#### WHAT TO DO
Across the entries below, how many lines include the word "name"? Reply with only the number.

#### EXERCISE DATA
----

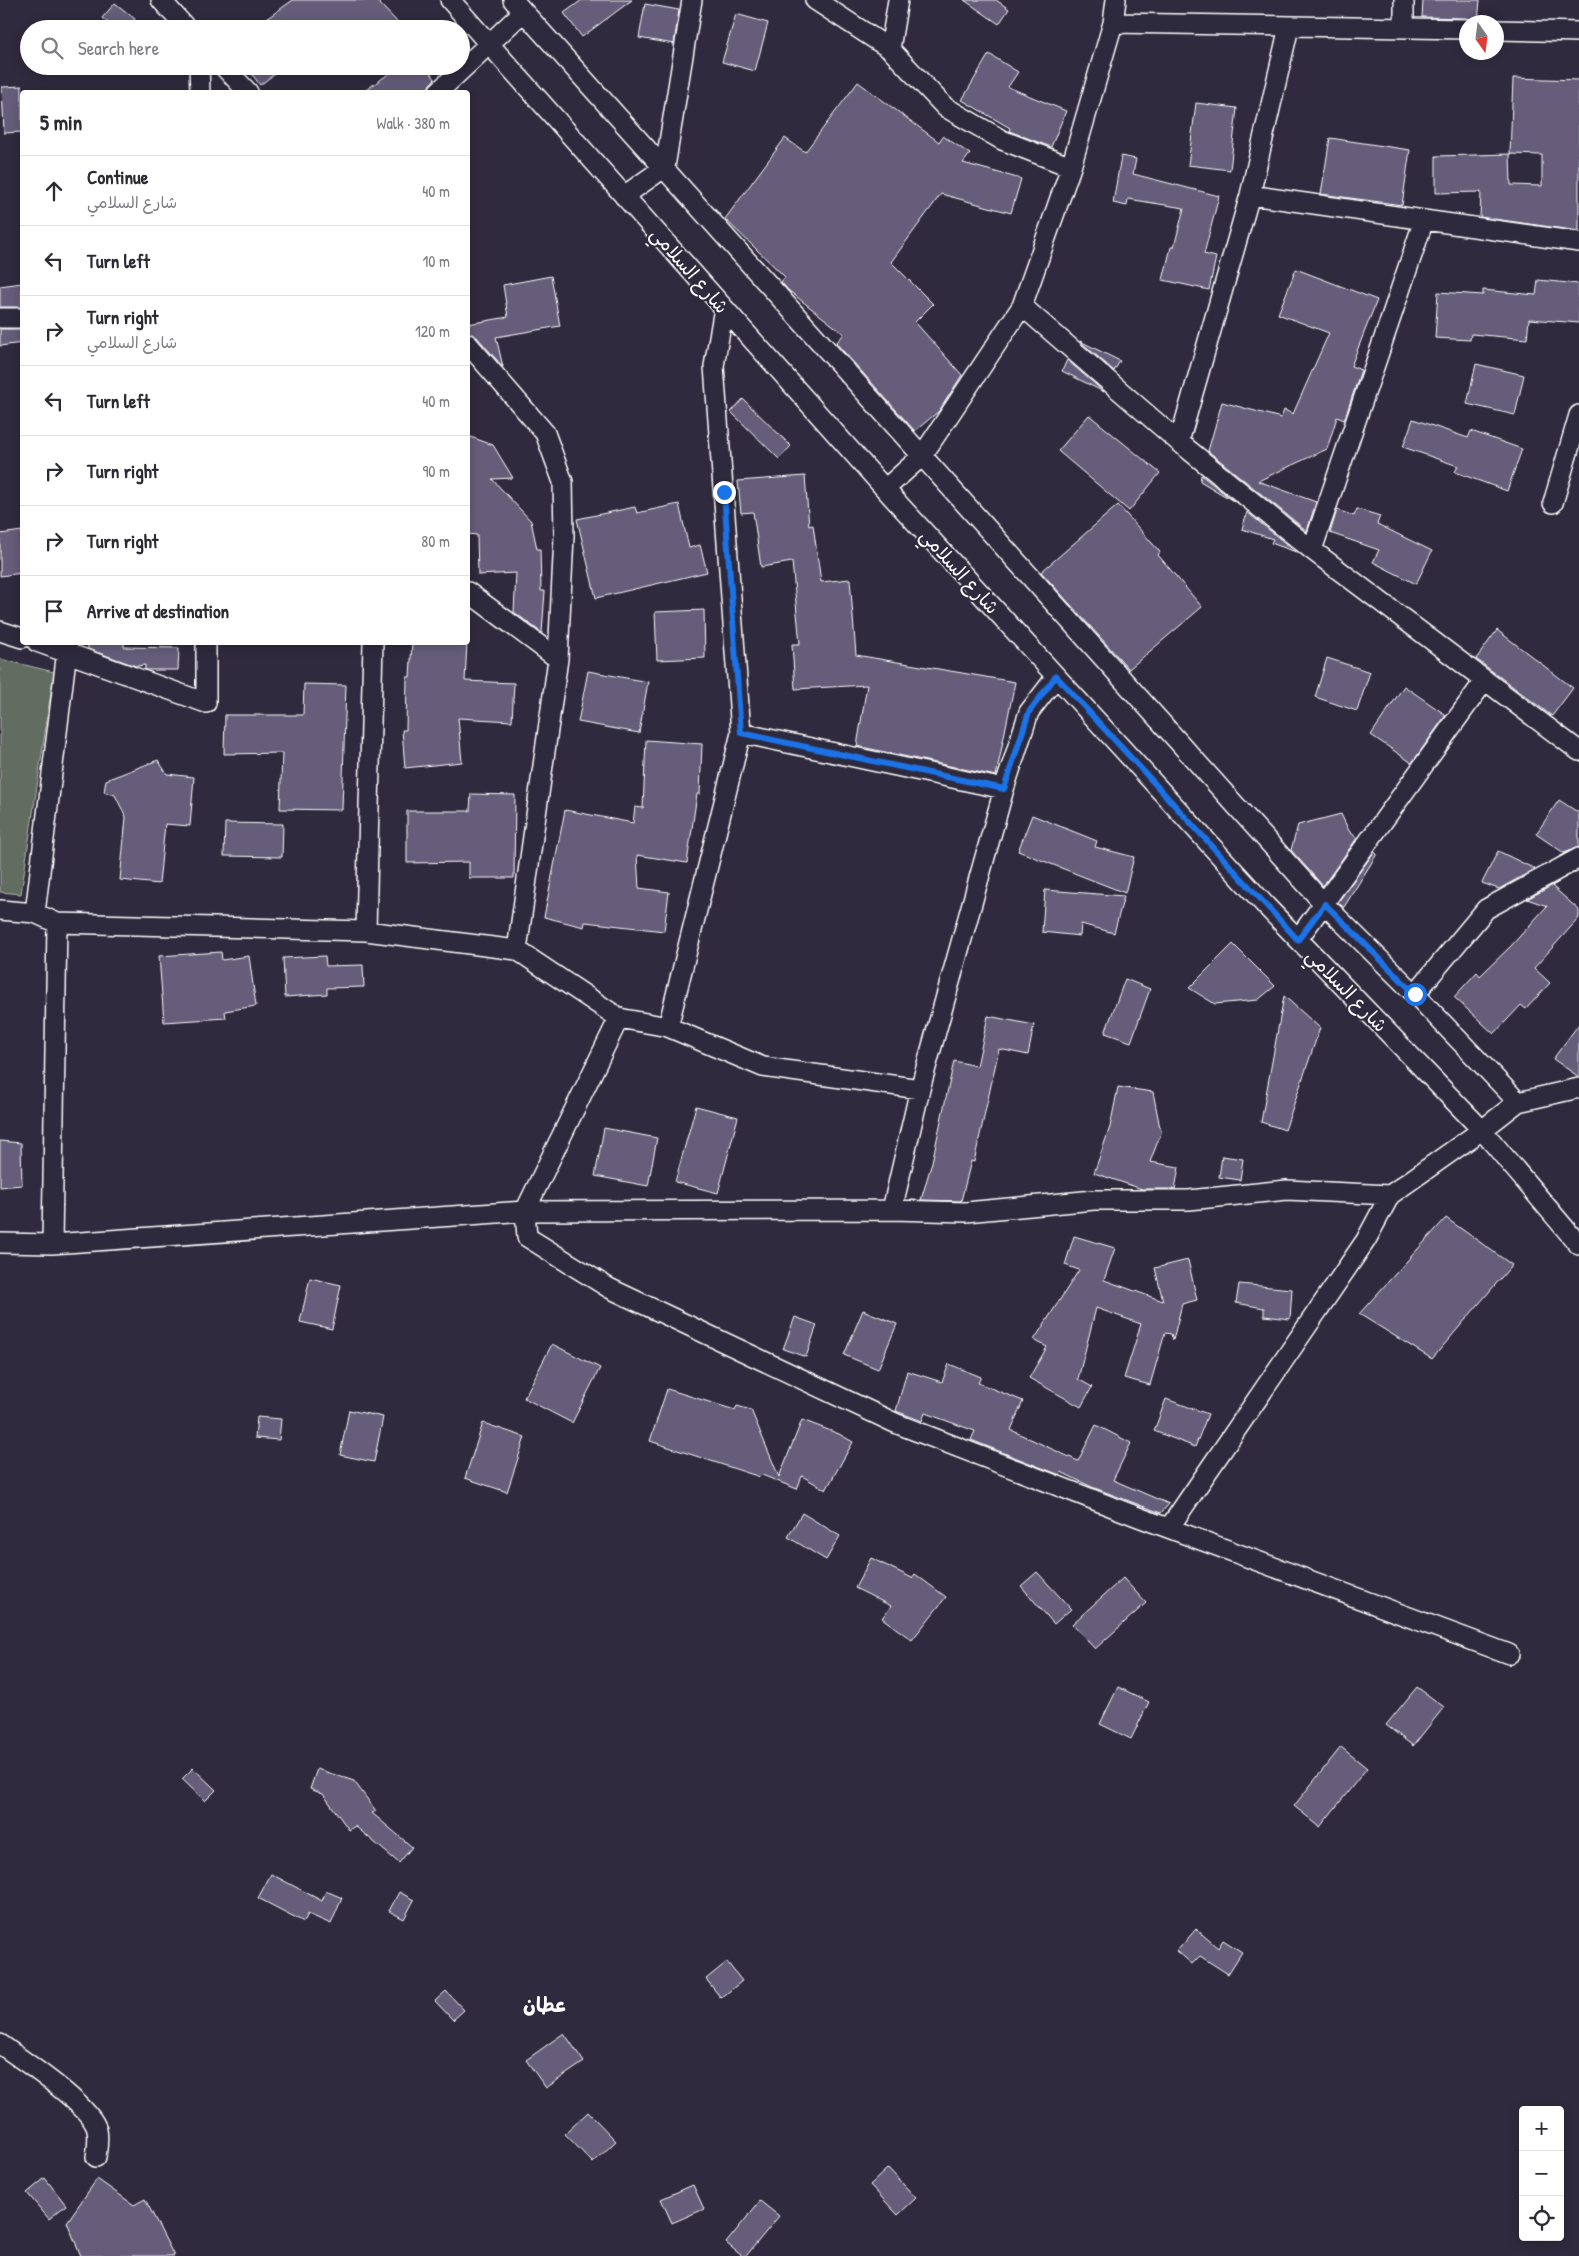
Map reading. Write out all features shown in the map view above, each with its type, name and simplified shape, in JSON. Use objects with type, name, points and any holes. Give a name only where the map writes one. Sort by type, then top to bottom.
[{"type":"street","points":[[161,0],[179,20]]},
{"type":"street","name":"شارع السلامي","points":[[450,0],[469,20]]},
{"type":"street","points":[[624,196],[665,167],[692,0]]},
{"type":"street","points":[[815,0],[890,49],[945,107],[1002,140],[1071,167]]},
{"type":"street","points":[[890,49],[898,0]]},
{"type":"street","points":[[885,489],[922,456],[1022,306],[1071,167],[1113,23],[1116,0]]},
{"type":"street","points":[[1404,0],[1404,28]]},
{"type":"street","points":[[470,61],[489,42],[518,6],[665,167],[1325,904],[1415,994],[1518,1102]]},
{"type":"street","name":"شارع السلامي","points":[[470,22],[885,489],[1298,940],[1482,1130],[1579,1245]]},
{"type":"street","points":[[1113,23],[1459,29]]},
{"type":"street","points":[[1179,442],[1250,195],[1289,27]]},
{"type":"street","points":[[1504,30],[1579,32]]},
{"type":"street","points":[[199,75],[200,90]]},
{"type":"street","points":[[232,75],[246,90]]},
{"type":"street","points":[[440,90],[455,75]]},
{"type":"street","points":[[1250,195],[1579,242]]},
{"type":"street","points":[[1312,550],[1424,220]]},
{"type":"street","points":[[1022,306],[1179,442],[1312,550],[1579,751]]},
{"type":"street","points":[[668,1027],[741,733],[714,366],[724,308]]},
{"type":"street","points":[[0,318],[20,318]]},
{"type":"street","points":[[470,346],[545,433],[563,482],[564,536],[558,659],[518,950]]},
{"type":"street","points":[[1553,503],[1579,415]]},
{"type":"street","points":[[470,593],[558,659]]},
{"type":"street","points":[[0,631],[20,637]]},
{"type":"street","points":[[56,645],[68,647],[206,703],[206,645]]},
{"type":"street","points":[[366,931],[374,645]]},
{"type":"street","points":[[35,913],[68,647]]},
{"type":"street","points":[[892,1210],[920,1089],[1004,789],[1029,712],[1056,676]]},
{"type":"street","points":[[1298,940],[1484,680]]},
{"type":"street","points":[[741,733],[1004,789]]},
{"type":"street","points":[[1415,994],[1486,909],[1579,858]]},
{"type":"street","points":[[0,910],[35,913],[57,923],[366,931],[518,950],[620,1018],[668,1027],[763,1067],[920,1089]]},
{"type":"street","points":[[52,1244],[57,923]]},
{"type":"street","points":[[620,1018],[524,1212],[527,1237],[609,1288],[895,1423],[1169,1528],[1509,1654]]},
{"type":"street","points":[[1169,1528],[1366,1240],[1390,1195],[1518,1102],[1579,1088]]},
{"type":"street","points":[[0,1243],[52,1244],[524,1212],[892,1210],[966,1212],[1094,1200],[1189,1200],[1287,1190],[1390,1195]]},
{"type":"street","points":[[0,2044],[43,2074],[86,2112],[97,2130],[96,2158]]},
{"type":"green space","points":[[0,659],[54,672],[21,894],[0,892]]},
{"type":"building","points":[[293,0],[376,0],[395,20],[265,20]]},
{"type":"building","points":[[582,0],[632,0],[582,37],[564,13]]},
{"type":"building","points":[[964,0],[996,0],[1009,9],[999,24]]},
{"type":"building","points":[[1423,0],[1480,0],[1479,15],[1459,15],[1459,18],[1422,17]]},
{"type":"building","points":[[115,3],[135,19],[104,20],[102,18]]},
{"type":"building","points":[[645,4],[679,10],[674,44],[639,38]]},
{"type":"building","points":[[736,14],[768,23],[755,71],[722,62]]},
{"type":"building","points":[[989,54],[1018,72],[1008,87],[1066,111],[1051,147],[1009,131],[1010,128],[962,100]]},
{"type":"building","points":[[253,75],[273,75],[260,85]]},
{"type":"building","points":[[387,75],[432,75],[435,79],[428,90],[366,90]]},
{"type":"building","points":[[1513,78],[1579,80],[1579,231],[1480,217],[1481,192],[1436,193],[1436,156],[1510,154]],"holes":[[[1510,154],[1542,155],[1542,186],[1511,185]]]},
{"type":"building","points":[[858,82],[939,142],[943,136],[970,154],[963,163],[1021,179],[1011,213],[941,194],[891,262],[933,304],[915,322],[962,375],[939,411],[915,431],[836,343],[844,334],[788,290],[781,282],[785,277],[725,219],[785,138],[805,152]]},
{"type":"building","points":[[22,86],[22,90],[20,90],[20,132],[4,133],[2,87]]},
{"type":"building","points":[[1196,103],[1237,108],[1230,170],[1188,165]]},
{"type":"building","points":[[1330,138],[1410,150],[1402,205],[1321,194]]},
{"type":"building","points":[[1121,156],[1136,159],[1133,174],[1219,196],[1204,254],[1216,257],[1209,290],[1163,280],[1171,247],[1174,247],[1184,208],[1128,199],[1127,206],[1113,203]]},
{"type":"building","points":[[1296,269],[1377,300],[1351,366],[1361,370],[1345,418],[1344,420],[1337,417],[1327,449],[1258,481],[1316,502],[1307,531],[1208,451],[1222,402],[1281,418],[1284,410],[1293,414],[1329,333],[1278,314]]},
{"type":"building","points":[[551,276],[560,326],[496,337],[503,367],[477,337],[470,334],[470,324],[508,317],[503,285]]},
{"type":"building","points":[[1538,280],[1579,284],[1579,323],[1529,319],[1527,339],[1471,334],[1470,340],[1435,338],[1438,292],[1483,295],[1483,290],[1536,295]]},
{"type":"building","points":[[20,283],[20,307],[0,307],[0,286]]},
{"type":"building","points":[[0,329],[20,329],[20,343],[0,346]]},
{"type":"building","points":[[1080,341],[1120,361],[1114,371]]},
{"type":"building","points":[[1067,360],[1104,392],[1062,371]]},
{"type":"building","points":[[1476,364],[1524,375],[1515,415],[1467,404]]},
{"type":"building","points":[[743,399],[791,446],[779,459],[731,412]]},
{"type":"building","points":[[1089,415],[1160,473],[1129,511],[1058,451]]},
{"type":"building","points":[[1413,419],[1468,438],[1471,431],[1522,449],[1507,491],[1455,472],[1458,466],[1403,447]]},
{"type":"building","points":[[470,437],[493,445],[513,478],[492,479],[531,521],[537,549],[540,549],[541,591],[545,591],[542,633],[514,612],[516,573],[478,575],[477,535],[470,534]]},
{"type":"building","points":[[1201,475],[1235,502],[1200,481]]},
{"type":"building","points":[[805,476],[809,526],[813,525],[821,582],[850,579],[856,655],[1015,682],[996,776],[857,746],[867,685],[795,689],[792,644],[800,644],[792,562],[761,567],[753,512],[741,513],[738,481]]},
{"type":"building","points":[[679,504],[689,548],[700,545],[707,572],[596,598],[577,519],[635,507],[637,513]]},
{"type":"building","points":[[1118,505],[1160,552],[1158,555],[1202,607],[1129,669],[1041,572]]},
{"type":"building","points":[[1357,509],[1380,516],[1377,524],[1432,551],[1416,584],[1373,562],[1379,550],[1330,533],[1337,510],[1354,516]]},
{"type":"building","points":[[1247,512],[1296,552],[1271,543],[1273,539],[1242,529]]},
{"type":"building","points":[[20,531],[20,573],[0,576],[0,534]]},
{"type":"building","points":[[704,610],[705,658],[657,660],[655,612]]},
{"type":"building","points":[[1497,630],[1573,688],[1552,716],[1476,659]]},
{"type":"building","points":[[88,645],[179,648],[178,670],[147,670],[145,665],[136,666],[88,649]]},
{"type":"building","points":[[412,645],[467,645],[465,681],[514,683],[512,721],[458,718],[462,762],[405,768],[402,730],[406,730],[407,677],[410,677]]},
{"type":"building","points":[[1327,658],[1370,672],[1357,711],[1315,697]]},
{"type":"building","points":[[588,671],[648,682],[639,733],[578,722]]},
{"type":"building","points":[[304,684],[346,685],[342,810],[280,809],[282,753],[224,754],[225,715],[303,715]]},
{"type":"building","points":[[1404,686],[1446,715],[1412,763],[1371,735]]},
{"type":"building","points":[[646,740],[702,744],[700,794],[697,794],[687,863],[637,855],[639,888],[669,892],[664,931],[585,922],[584,927],[544,917],[565,810],[633,823],[635,807],[643,808]]},
{"type":"building","points":[[158,760],[167,774],[194,777],[190,826],[165,824],[159,884],[120,880],[126,817],[115,795],[104,792],[106,780]]},
{"type":"building","points":[[471,794],[515,795],[514,878],[469,878],[469,862],[407,863],[407,811],[470,811]]},
{"type":"building","points":[[1559,800],[1579,813],[1579,847],[1564,853],[1536,834]]},
{"type":"building","points":[[1341,814],[1349,831],[1357,838],[1323,886],[1291,850],[1298,825]]},
{"type":"building","points":[[1032,815],[1097,841],[1095,847],[1134,857],[1125,893],[1018,851]]},
{"type":"building","points":[[225,823],[283,824],[282,857],[224,856]]},
{"type":"building","points":[[1498,851],[1535,869],[1499,889],[1482,883]]},
{"type":"building","points":[[1374,852],[1377,854],[1344,907],[1342,906],[1338,902]]},
{"type":"building","points":[[1559,882],[1552,886],[1579,910],[1579,918],[1534,968],[1550,983],[1526,1009],[1521,1005],[1494,1034],[1454,997],[1477,972],[1480,976],[1511,946],[1547,906],[1527,899]]},
{"type":"building","points":[[1045,890],[1124,896],[1114,933],[1081,924],[1080,936],[1042,932]]},
{"type":"building","points":[[1233,944],[1275,986],[1258,1000],[1215,1004],[1189,988]]},
{"type":"building","points":[[221,952],[222,960],[249,956],[256,1006],[225,1011],[226,1018],[164,1022],[159,956]]},
{"type":"building","points":[[325,956],[326,966],[363,965],[364,987],[327,988],[327,994],[285,997],[283,958]]},
{"type":"building","points":[[1125,979],[1150,989],[1131,1042],[1105,1033]]},
{"type":"building","points":[[1284,996],[1320,1028],[1285,1130],[1261,1122]]},
{"type":"building","points":[[988,1016],[1034,1025],[1028,1055],[999,1049],[974,1162],[971,1161],[961,1201],[921,1200],[932,1162],[954,1061],[977,1066]]},
{"type":"building","points":[[1579,1024],[1579,1077],[1553,1059]]},
{"type":"building","points":[[1118,1087],[1153,1092],[1161,1133],[1150,1162],[1179,1167],[1175,1189],[1142,1189],[1094,1173],[1110,1127]]},
{"type":"building","points":[[696,1106],[738,1117],[718,1193],[675,1182]]},
{"type":"building","points":[[604,1128],[657,1138],[648,1186],[595,1176]]},
{"type":"building","points":[[0,1141],[21,1143],[22,1185],[0,1187]]},
{"type":"building","points":[[1222,1156],[1243,1159],[1240,1180],[1219,1177]]},
{"type":"building","points":[[1446,1218],[1512,1265],[1432,1359],[1359,1314]]},
{"type":"building","points":[[1074,1236],[1115,1248],[1104,1280],[1163,1301],[1155,1268],[1188,1260],[1197,1300],[1182,1304],[1173,1340],[1171,1334],[1165,1333],[1150,1385],[1124,1378],[1141,1324],[1096,1308],[1078,1379],[1092,1387],[1081,1407],[1029,1378],[1047,1347],[1034,1340],[1079,1270],[1065,1265]]},
{"type":"building","points":[[310,1278],[341,1285],[332,1329],[300,1322]]},
{"type":"building","points":[[1239,1284],[1292,1289],[1290,1319],[1264,1316],[1264,1308],[1236,1303]]},
{"type":"building","points":[[863,1310],[897,1324],[878,1369],[844,1355]]},
{"type":"building","points":[[795,1317],[817,1325],[806,1357],[783,1349]]},
{"type":"building","points":[[552,1344],[600,1368],[572,1423],[524,1398]]},
{"type":"building","points":[[949,1364],[981,1377],[978,1383],[1023,1401],[1011,1430],[1078,1461],[1096,1425],[1131,1443],[1113,1480],[1169,1504],[1161,1513],[1092,1487],[1061,1472],[1060,1475],[971,1440],[975,1431],[925,1413],[922,1421],[896,1411],[907,1371],[942,1382]]},
{"type":"building","points":[[667,1389],[735,1410],[737,1406],[751,1410],[779,1477],[802,1420],[839,1434],[853,1442],[826,1490],[802,1476],[797,1489],[762,1475],[760,1477],[650,1441]]},
{"type":"building","points":[[1166,1399],[1208,1414],[1195,1447],[1154,1431]]},
{"type":"building","points":[[349,1410],[383,1417],[374,1462],[340,1455]]},
{"type":"building","points":[[257,1417],[281,1419],[279,1440],[255,1438]]},
{"type":"building","points":[[483,1423],[525,1437],[507,1492],[465,1478]]},
{"type":"building","points":[[802,1513],[840,1536],[826,1560],[788,1537]]},
{"type":"building","points":[[871,1558],[912,1578],[915,1574],[946,1597],[912,1640],[882,1618],[891,1606],[855,1588]]},
{"type":"building","points":[[1037,1572],[1071,1609],[1054,1624],[1021,1586]]},
{"type":"building","points":[[1123,1578],[1146,1603],[1095,1649],[1072,1624]]},
{"type":"building","points":[[1118,1687],[1149,1702],[1131,1739],[1100,1724]]},
{"type":"building","points":[[1417,1687],[1444,1707],[1413,1746],[1386,1725]]},
{"type":"building","points":[[1341,1747],[1367,1768],[1320,1827],[1294,1806]]},
{"type":"building","points":[[193,1768],[216,1790],[205,1801],[182,1779]]},
{"type":"building","points":[[317,1769],[354,1781],[376,1811],[372,1813],[412,1847],[399,1863],[355,1826],[349,1830],[323,1794],[310,1789]]},
{"type":"building","points":[[271,1874],[322,1901],[326,1891],[342,1898],[331,1924],[308,1914],[304,1922],[258,1898]]},
{"type":"building","points":[[399,1892],[414,1900],[404,1919],[389,1911]]},
{"type":"building","points":[[1196,1929],[1218,1948],[1223,1940],[1242,1952],[1228,1974],[1200,1956],[1192,1964],[1177,1951]]},
{"type":"building","points":[[727,1962],[742,1981],[721,1998],[706,1979]]},
{"type":"building","points":[[446,1991],[464,2010],[453,2020],[435,2001]]},
{"type":"building","points":[[564,2033],[584,2062],[546,2088],[526,2060]]},
{"type":"building","points":[[588,2112],[616,2141],[593,2163],[565,2134]]},
{"type":"building","points":[[888,2168],[916,2198],[898,2215],[870,2185]]},
{"type":"building","points":[[45,2178],[66,2205],[49,2219],[27,2193]]},
{"type":"building","points":[[97,2179],[134,2205],[145,2199],[174,2256],[81,2256],[67,2222]]},
{"type":"building","points":[[693,2185],[704,2209],[672,2223],[661,2199]]},
{"type":"building","points":[[760,2201],[779,2216],[746,2256],[742,2256],[726,2243]]},
{"type":"district","name":"عطان","points":[[545,2005]]},
{"type":"route","points":[[724,492],[741,733],[1004,789],[1029,712],[1056,676],[1298,940],[1325,904],[1415,994]]}]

----

#### WRITTEN ANSWER
4